→ **Written instruction a**: In the excerpt about the wells, how deep did Christopher estimate the first well to be?

━━ Excerpt

There was a bore well that had been dug and capped off with a concrete top; it was operated by a hand pump. The man who owned it charged money for the water.  It was cleaner water than in the hand - dug wells – they had animal manure in them.  The other wells were dug by individuals to try to access the water
We watched as one man stood on the edge of a well with a rope and a bucket as he brought the water up.  Christopher estimated that it was about 8 meters deep.  He was barefoot; there was no railing to hold onto, nothing to prevent him from falling into the hole.  At another site we watched a man walk down an incline to another hole, take a rope and put a bucket into the hole and pull up the water for an estimated 12 meters. Bishop Given said that it every year at least one woman would die from falling into one of these wells. 
It was truly one of the most soul searing experiences that I have had – the desolation, the isolation, the other worldliness of the landscape were just almost overwhelming.  At least in the other villages we had visited they were doing some farming to feed themselves, there seemed to be the possibility of hope.  Here it was so tempting to think that nothing could be done.  However, the people in the area are not without hope – they have been searching and they have found that in the Anglican Church – that is why new churches are being planted.  I decided to take solace in that for now.

━━━━
━━ Data in this exercise

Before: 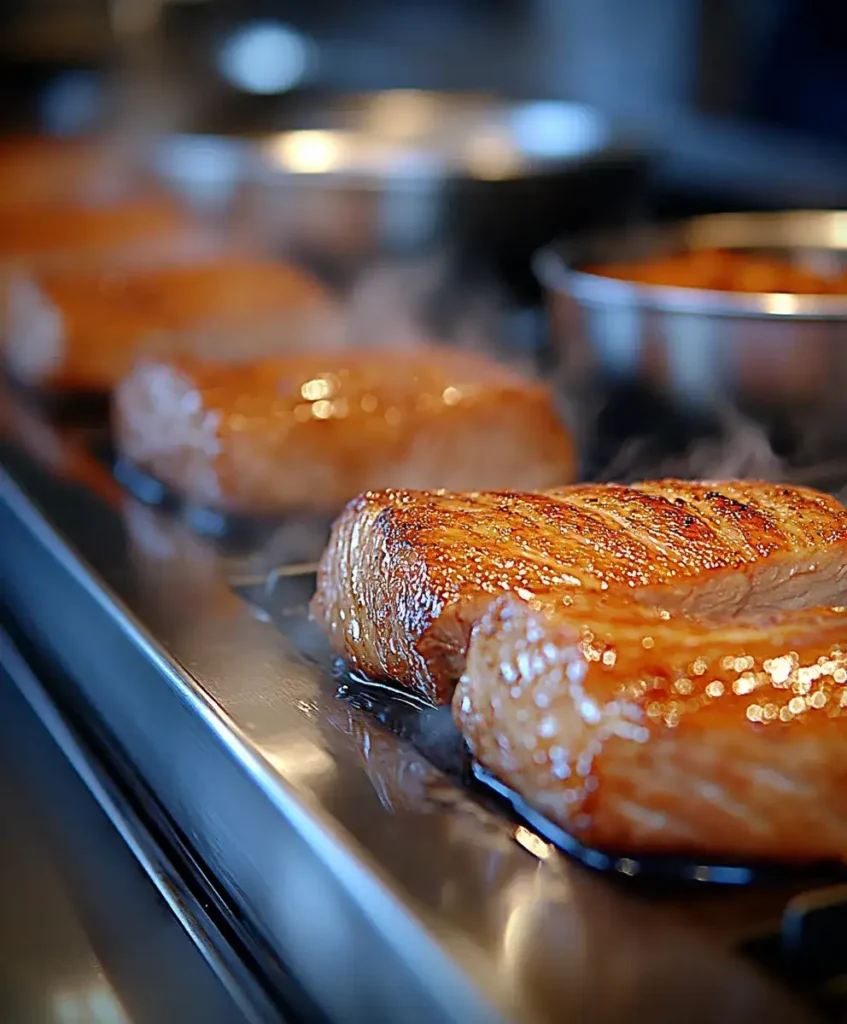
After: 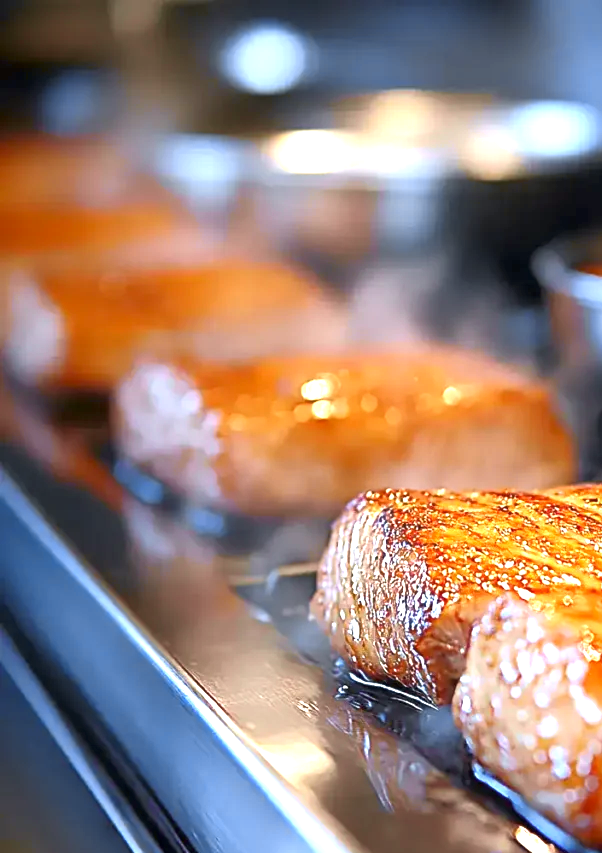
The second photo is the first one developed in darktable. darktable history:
tone curve: curves: ch0 [(0, 0) (0.15, 0.17) (0.452, 0.437) (0.611, 0.588) (0.751, 0.749) (1, 1)]; ch1 [(0, 0) (0.325, 0.327) (0.412, 0.45) (0.453, 0.484) (0.5, 0.501) (0.541, 0.55) (0.617, 0.612) (0.695, 0.697) (1, 1)]; ch2 [(0, 0) (0.386, 0.397) (0.452, 0.459) (0.505, 0.498) (0.524, 0.547) (0.574, 0.566) (0.633, 0.641) (1, 1)], color space Lab, independent channels, preserve colors none
exposure: black level correction 0, exposure 1.2 EV, compensate exposure bias true, compensate highlight preservation false
crop: right 28.885%, bottom 16.626%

━━━━

→ **Written instruction b**: Output the records exactly as they run from their start through the line that contains "The second photo", leaving the pictures out.

→ **Finished answer a**: About 8 meters.

→ **Finished answer b**:
Before: 
After: 
The second photo is the first one developed in darktable. darktable history:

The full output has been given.